Re: [PATCH] blk-wbt: Fix io starvation in wbt_rqw_done()

Julian Sun <sunjunchao2870@xxxxxxxxx> · Wed, 6 Aug 2025 15:52:47 +0800



Hi,

On Fri, Aug 1, 2025 at 1:13 AM Yu Kuai <yukuai@xxxxxxxxxx> wrote:
>
> Hi,
>
> 在 2025/7/31 23:40, Yizhou Tang 写道:
> > Hi Julian,
> >
> > On Thu, Jul 31, 2025 at 8:33 PM Julian Sun <sunjunchao2870@xxxxxxxxx> wrote:
> >> Recently, we encountered the following hungtask:
> >>
> >> INFO: task kworker/11:2:2981147 blocked for more than 6266 seconds
> >> "echo 0 > /proc/sys/kernel/hung_task_timeout_secs" disables this message.
> >> kworker/11:2    D    0 2981147      2 0x80004000
> >> Workqueue: cgroup_destroy css_free_rwork_fn
> >> Call Trace:
> >>   __schedule+0x934/0xe10
> >>   schedule+0x40/0xb0
> >>   wb_wait_for_completion+0x52/0x80
> > I don’t see __wbt_wait() or rq_qos_wait() here, so I suspect this call
> > stack is not directly related to wbt.
> >
> >
> >>   ? finish_wait+0x80/0x80
> >>   mem_cgroup_css_free+0x3a/0x1b0
> >>   css_free_rwork_fn+0x42/0x380
> >>   process_one_work+0x1a2/0x360
> >>   worker_thread+0x30/0x390
> >>   ? create_worker+0x1a0/0x1a0
> >>   kthread+0x110/0x130
> >>   ? __kthread_cancel_work+0x40/0x40
> >>   ret_from_fork+0x1f/0x30
> This is writeback cgroup is waiting for writeback to be done, if you
> figured out
> they are throttled by wbt, you need to explain clearly, and it's very
> important to
> provide evidence to support your analysis. However, the following
> analysis is
> a mess :(
Thanks for the detailed review.
Yes, the description is a bit confusing. I will take a more detailed
look at the on-site information.

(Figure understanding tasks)
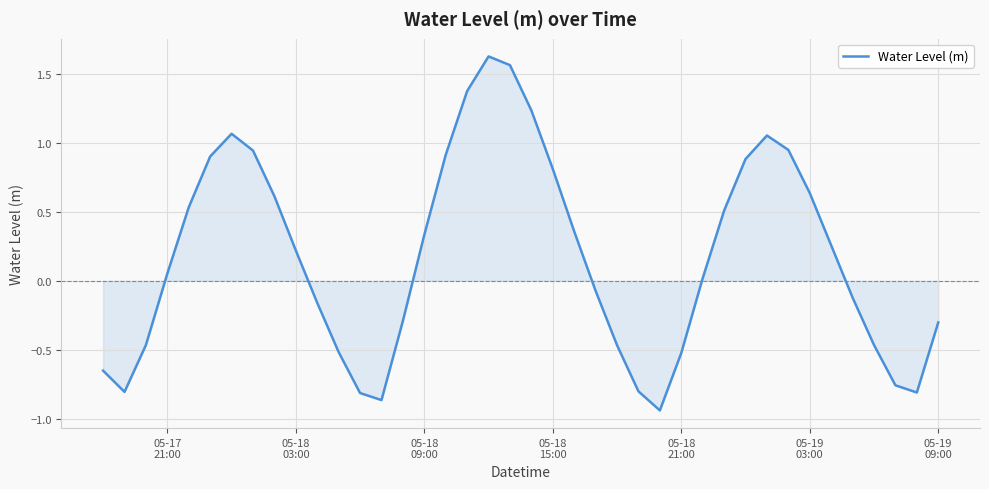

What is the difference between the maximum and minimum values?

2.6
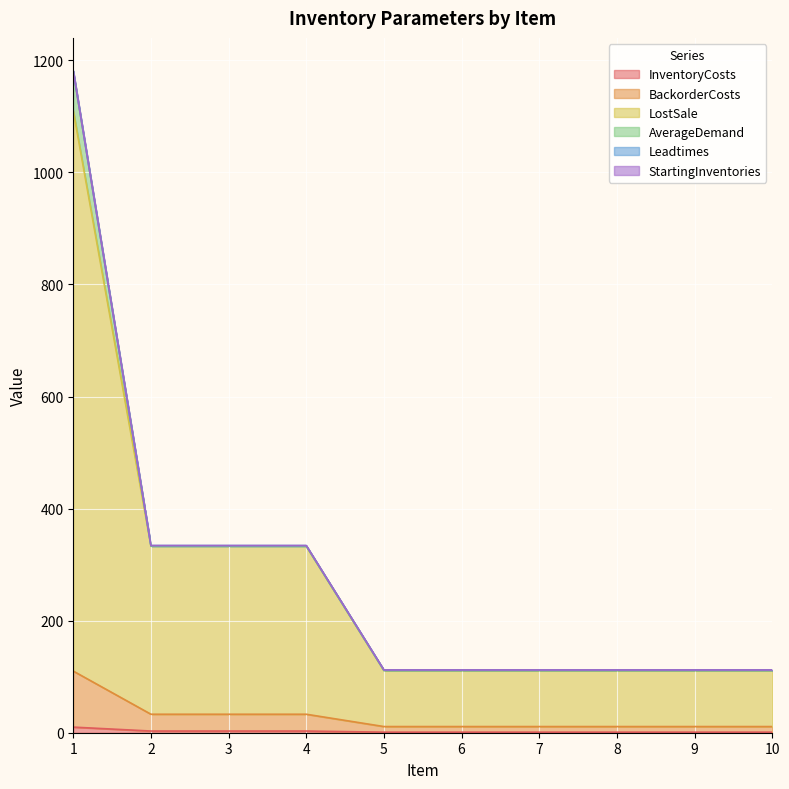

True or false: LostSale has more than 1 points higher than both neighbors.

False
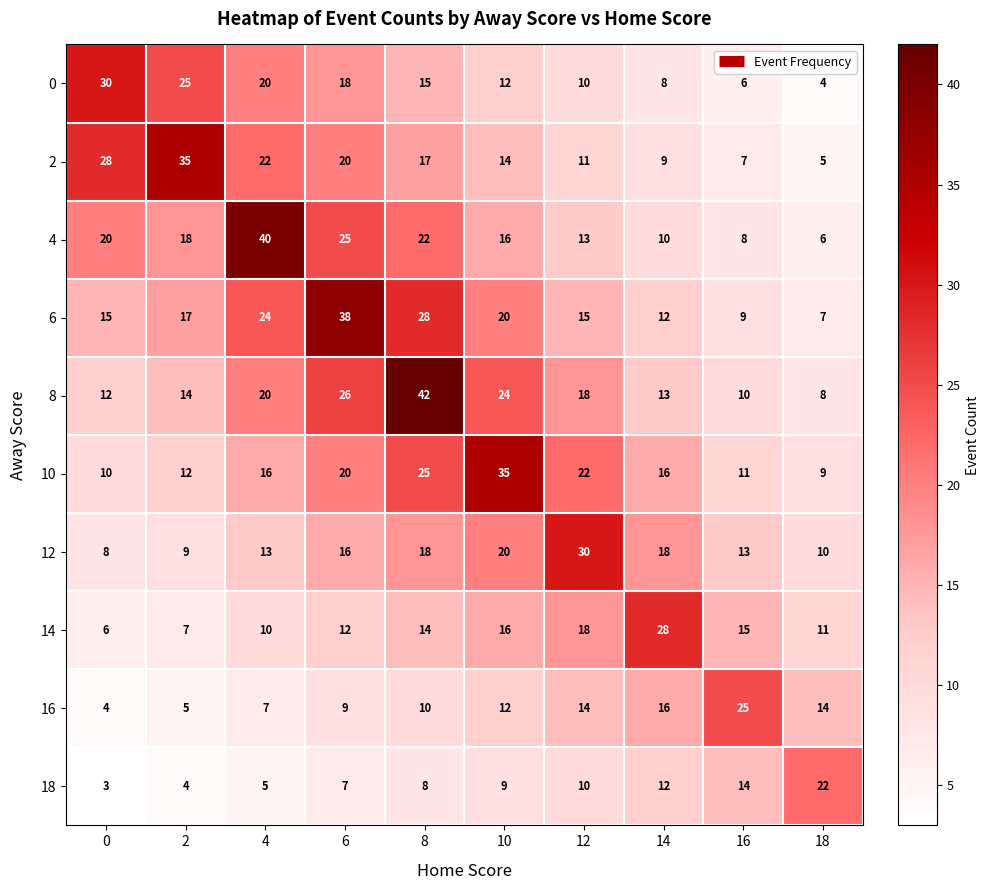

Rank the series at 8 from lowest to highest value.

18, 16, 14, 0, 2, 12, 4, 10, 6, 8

*Requirement:*
From the mailing-list reply about the blk-wbt patch, write out word for word the passage starting with "On Fri, Aug" and going on through "disables this message.".

*Written answer:*
On Fri, Aug 1, 2025 at 1:13 AM Yu Kuai <yukuai@xxxxxxxxxx> wrote:
>
> Hi,
>
> 在 2025/7/31 23:40, Yizhou Tang 写道:
> > Hi Julian,
> >
> > On Thu, Jul 31, 2025 at 8:33 PM Julian Sun <sunjunchao2870@xxxxxxxxx> wrote:
> >> Recently, we encountered the following hungtask:
> >>
> >> INFO: task kworker/11:2:2981147 blocked for more than 6266 seconds
> >> "echo 0 > /proc/sys/kernel/hung_task_timeout_secs" disables this message.